BEGIN Information given

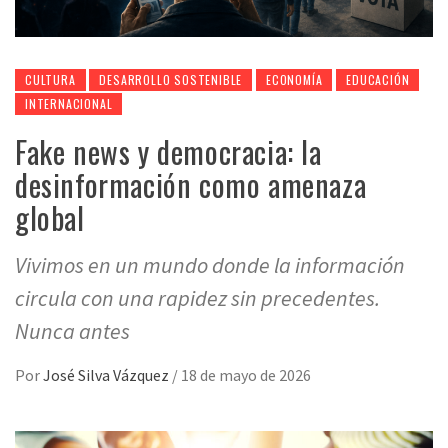
CULTURA
DESARROLLO SOSTENIBLE
ECONOMÍA
EDUCACIÓN
INTERNACIONAL
Fake news y democracia: la
desinformación como amenaza
global
Vivimos en un mundo donde la información
circula con una rapidez sin precedentes.
Nunca antes
Por
José Silva Vázquez
/
18 de mayo de 2026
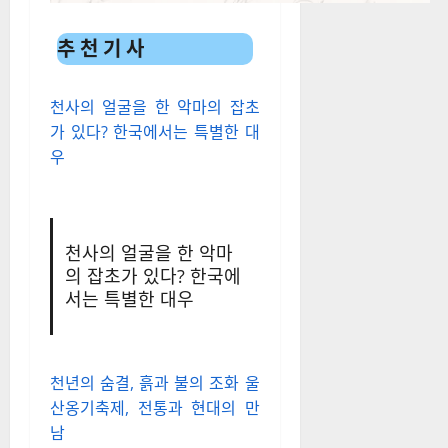
추 천 기 사
천사의 얼굴을 한 악마의 잡초
가 있다? 한국에서는 특별한 대
우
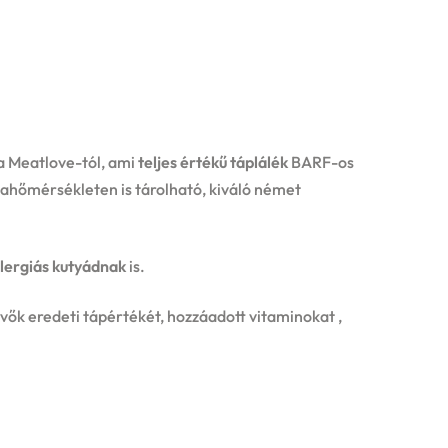
a Meatlove-tól, ami
teljes értékű táplálék
BARF-os
bahőmérsékleten is tárolható, kiváló német
lergiás kutyádnak
is.
ők eredeti tápértékét, hozzáadott vitaminokat ,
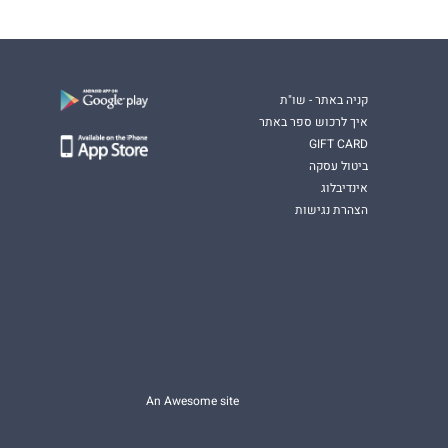
קניה באתר - שו"ת
איך לרכוש ספר באתר
GIFT CARD
ביטול עסקה
אינדיבלוג
הצהרת נגישות
An Awesome site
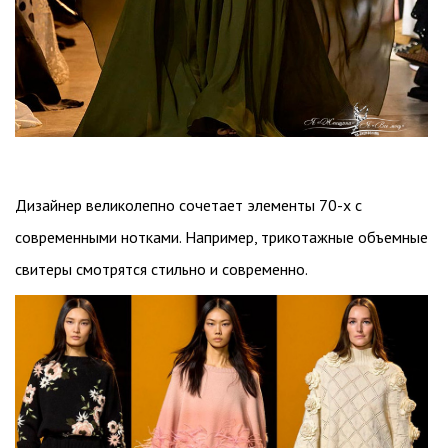
Дизайнер великолепно сочетает элементы 70-х с
современными нотками. Например, трикотажные объемные
свитеры смотрятся стильно и современно.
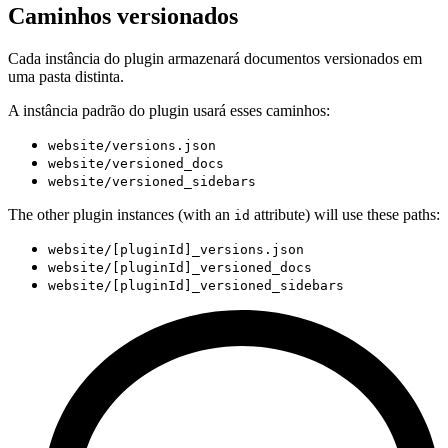
Caminhos versionados
Cada instância do plugin armazenará documentos versionados em
uma pasta distinta.
A instância padrão do plugin usará esses caminhos:
website/versions.json
website/versioned_docs
website/versioned_sidebars
The other plugin instances (with an
attribute) will use these paths:
id
website/[pluginId]_versions.json
website/[pluginId]_versioned_docs
website/[pluginId]_versioned_sidebars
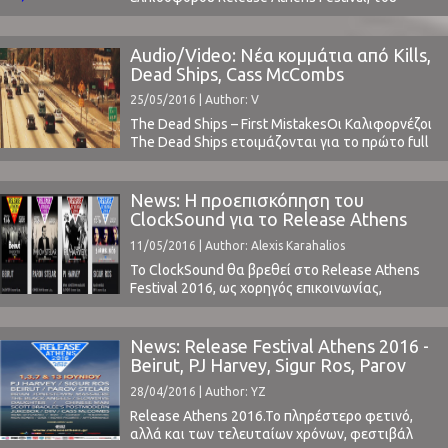
φεστιβάλ που τόλμησε να φέρει πολλά και
μεγάλα ονόματα της παγκόσμιας μουσικής
σκηνής, γεμίζοντας ουσιαστικά την κάθε του
Audio/Video: Νέα κομμάτια από Kills,
μέρα.(Διαβάστε εδώ την πρόσφατη αναλυτική
Dead Ships, Cass McCombs
μας προεπισκόπηση)Την Τετάρτη λοιπόν,
25/05/2016 | Author: V
1η Ιουνίου στην Πλατεία Νερού στο Φάληρο, το
πρόγραμμα εμφάνισης των καλλιτεχνών ...
The Dead Ships – First MistakesΟι Καλιφορνέζοι
The Dead Ships ετοιμάζονται για το πρώτο full
άλμπουμ τους, με τον τίτλο CITYCIDE. Ο
Brendan Canning των Broken Social Scene
βοηθάει τη μπάντα στην παραγωγή και στις
News: Η προεπισκόπηση του
κιθάρες, σε μία κυκλοφορία η οποία έχουμε την
ClockSound για το Release Athens
αίσθηση οτι δεν θα περάσει απαρατήρητη. Τα
Festival 2016
11/05/2016 | Author: Alexis Karahalios
...
Το ClockSound θα βρεθεί στο Release Athens
Festival 2016, ως χορηγός επικοινωνίας,
καλύπτοντας τα live κάθε ημέρας και
μεταφέροντας το συνολικό κλίμα του
φεστιβάλ, αλλά και της κάθε μπάντας
News: Release Festival Athens 2016 -
χωριστά.Το Release Athens κατάφερε από την
Beirut, PJ Harvey, Sigur Ros, Parov
πρώτη του έκδοση να ταράξει τα ύδατα των
Stelar
28/04/2016 | Author: YZ
εγχώριων φεστιβάλ, αποτελώντας αναμφίβολα
το talk of ...
Release Athens 2016.To πληρέστερο φετινό,
αλλά και των τελευταίων χρόνων, φεστιβάλ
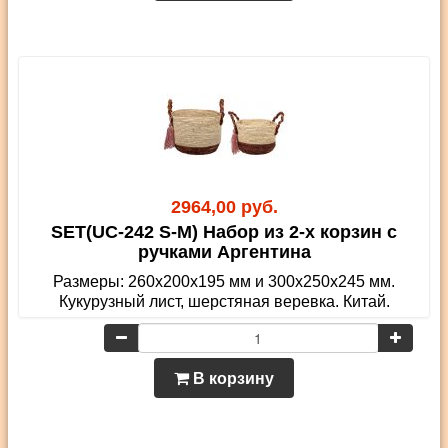
2964,00 руб.
SET(UC-242 S-M) Набор из 2-х корзин с
ручками Аргентина
Размеры: 260х200х195 мм и 300х250х245 мм.
Кукурузный лист, шерстяная веревка. Китай.
В корзину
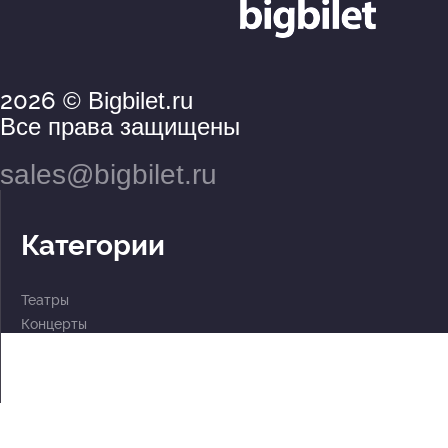
2026
© Bigbilet.ru
Все права защищены
sales@bigbilet.ru
Категории
Театры
Концерты
События
2 по цене 1
Для детей
Абонементы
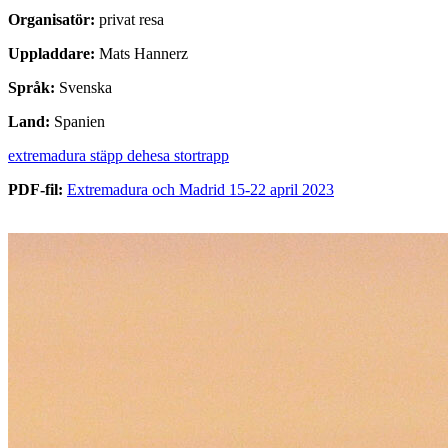
Organisatör:
privat resa
Uppladdare:
Mats Hannerz
Språk:
Svenska
Land:
Spanien
extremadura stäpp dehesa stortrapp
PDF-fil:
Extremadura och Madrid 15-22 april 2023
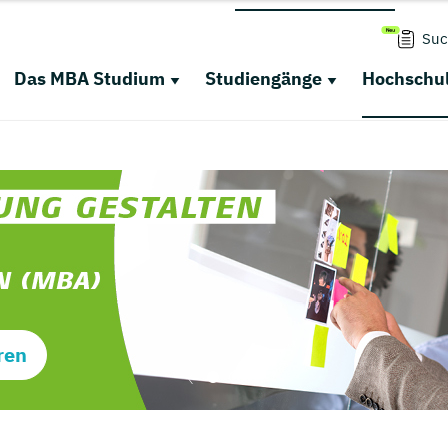
Suc
Das MBA Studium
Studiengänge
Hochschul
ren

END Information given

Job> Reproduce the data above word for word and omit the images.

Response area>
CULTURA
DESARROLLO SOSTENIBLE
ECONOMÍA
EDUCACIÓN
INTERNACIONAL
Fake news y democracia: la
desinformación como amenaza
global
Vivimos en un mundo donde la información
circula con una rapidez sin precedentes.
Nunca antes
Por
José Silva Vázquez
/
18 de mayo de 2026
추 천 기 사
천사의 얼굴을 한 악마의 잡초
가 있다? 한국에서는 특별한 대
우
a Meatlove-tól, ami
teljes értékű táplálék
BARF-os
bahőmérsékleten is tárolható, kiváló német
lergiás kutyádnak
is.
ők eredeti tápértékét, hozzáadott vitaminokat ,
קניה באתר - שו"ת
איך לרכוש ספר באתר
GIFT CARD
ביטול עסקה
אינדיבלוג
הצהרת נגישות
An Awesome site
Дизайнер великолепно сочетает элементы 70-х с
современными нотками. Например, трикотажные объемные
свитеры смотрятся стильно и современно.
Caminhos versionados
Cada instância do plugin armazenará documentos versionados em
uma pasta distinta.
A instância padrão do plugin usará esses caminhos:
website/versions.json
website/versioned_docs
website/versioned_sidebars
The other plugin instances (with an
attribute) will use these paths:
id
website/[pluginId]_versions.json
website/[pluginId]_versioned_docs
website/[pluginId]_versioned_sidebars
φεστιβάλ που τόλμησε να φέρει πολλά και
μεγάλα ονόματα της παγκόσμιας μουσικής
σκηνής, γεμίζοντας ουσιαστικά την κάθε του
Audio/Video: Νέα κομμάτια από Kills,
μέρα.(Διαβάστε εδώ την πρόσφατη αναλυτική
Dead Ships, Cass McCombs
μας προεπισκόπηση)Την Τετάρτη λοιπόν,
25/05/2016 | Author: V
1η Ιουνίου στην Πλατεία Νερού στο Φάληρο, το
πρόγραμμα εμφάνισης των καλλιτεχνών ...
The Dead Ships – First MistakesΟι Καλιφορνέζοι
The Dead Ships ετοιμάζονται για το πρώτο full
άλμπουμ τους, με τον τίτλο CITYCIDE. Ο
Brendan Canning των Broken Social Scene
βοηθάει τη μπάντα στην παραγωγή και στις
News: Η προεπισκόπηση του
κιθάρες, σε μία κυκλοφορία η οποία έχουμε την
ClockSound για το Release Athens
αίσθηση οτι δεν θα περάσει απαρατήρητη. Τα
Festival 2016
11/05/2016 | Author: Alexis Karahalios
...
Το ClockSound θα βρεθεί στο Release Athens
Festival 2016, ως χορηγός επικοινωνίας,
καλύπτοντας τα live κάθε ημέρας και
μεταφέροντας το συνολικό κλίμα του
φεστιβάλ, αλλά και της κάθε μπάντας
News: Release Festival Athens 2016 -
χωριστά.Το Release Athens κατάφερε από την
Beirut, PJ Harvey, Sigur Ros, Parov
πρώτη του έκδοση να ταράξει τα ύδατα των
Stelar
28/04/2016 | Author: YZ
εγχώριων φεστιβάλ, αποτελώντας αναμφίβολα
το talk of ...
Release Athens 2016.To πληρέστερο φετινό,
αλλά και των τελευταίων χρόνων, φεστιβάλ
2964,00 руб.
SET(UC-242 S-M) Набор из 2-х корзин с
ручками Аргентина
Размеры: 260х200х195 мм и 300х250х245 мм.
Кукурузный лист, шерстяная веревка. Китай.
В корзину
2026
© Bigbilet.ru
Все права защищены
sales@bigbilet.ru
Категории
Театры
Концерты
События
2 по цене 1
Для детей
Абонементы
Organisatör:
privat resa
Uppladdare:
Mats Hannerz
Språk:
Svenska
Land:
Spanien
extremadura stäpp dehesa stortrapp
PDF-fil:
Extremadura och Madrid 15-22 april 2023
Suc
Das MBA Studium
Studiengänge
Hochschul
ren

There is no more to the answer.